Based on Samson Raphaelson’s 1921 short story “The Day of Atonement,” the film is set in New York at the home of Cantor Rabinowitz and his family. It’s erev Yom Kippur, and the Cantor’s son, Jakie, is to sing Kol Nidre at the synagogue, but is nowhere to be found. Jakie had sneaked off to a local café to sing — the horror! — jazz tunes. The Cantor finds out, a huge argument erupts and Jakie runs away, much to his mother’s grief. The film skips ahead ten years and finds Jakie a famous jazz singer in San Francisco. When he journeys back to New York for a chance to appear on Broadway, he discovers that his father has fallen ill. It’s erev Yom Kippur again, and Jakie must choose between the first night of his new show or singing Kol Nidre at the synagogue in his father’s place. Spoiler alert: He decides to honor his father’s legacy, and when the Cantor, on his deathbed, hears him singing Kol Nidre he finally is able to reconcile with his son before passing away.

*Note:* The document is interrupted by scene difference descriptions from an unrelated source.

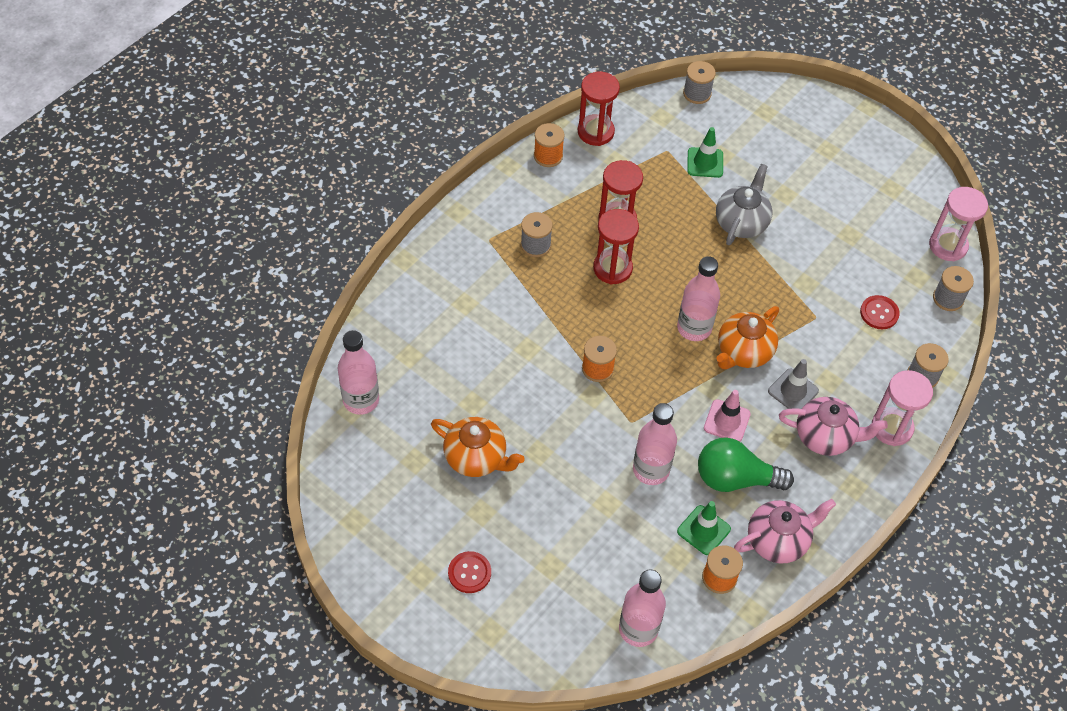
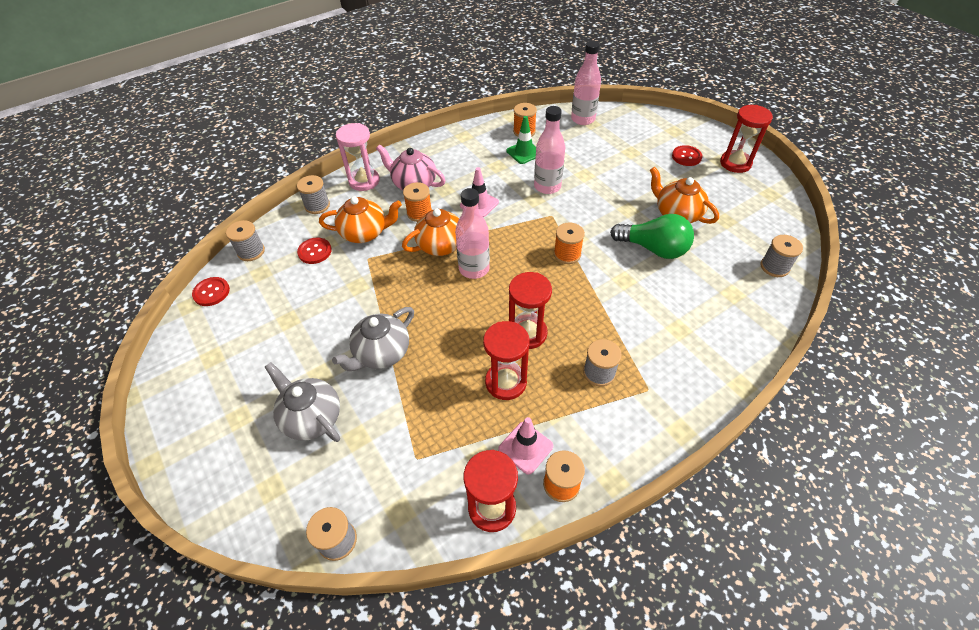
camera: 160 degrees left, 5 degrees down
pink bottle [338,330,379,415] -> grey spool [761,235,803,277]
green traffic cone [687,127,723,178] -> none
green light bulb [698,437,794,492] -> green light bulb moved to [610,214,694,259]
pink teapot [734,499,836,564] -> none
grey traffic cone [768,359,819,409] -> orange spool [403,182,432,222]
pink hourglass [929,187,988,261] -> red button [192,277,230,306]
none -> grey teapot [265,362,340,442]
none -> orange teapot [319,196,402,243]
none -> pink traffic cone [498,417,553,475]
none -> red hourglass [720,105,773,173]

The film was a major gamble for Warner Brothers at the time: Harry Warner, the head of the studio, sold his wife’s jewelry and moved his family into a small apartment to finance the film. Lucky for him, the film was a massive success and a critical darling; the success of The Jazz Singer was essentially the end of the silent film era. At its premiere, members of the audience reportedly went into “hysterics” upon hearing the first words of dialogue. Critics raved over the film’s star, Al Jolson, for his flamboyant musical numbers, which he introduced with the now-famous line: “Wait a minute, wait a minute. You ain’t heard nothin’ yet!”

The film is also remarkable for its straightforward telling of a deeply Jewish story at a time when anti-Semitism had reached its peak in America with the rise of the KKK. That The Jazz Singer reads as an open love letter to Judaism was no doubt a major risk for the studio. The lead character displays a deep love for his religion and for showbiz, telling his father, “You taught me that music is the voice of G-d! It is as honorable to sing in the theater as in the synagogue.” The film also introduces one of the earliest quintessential Jewish mothers on screen: Mama Rabinowitz fiercely loves her son despite his life choices, and supports him the best she can.

As Jews, we appreciate seeing our stories and personal experiences featured on television and in movies. As we celebrate the continued success of the Jewish entertainment industry, let’s be sure to remember the film that started it all.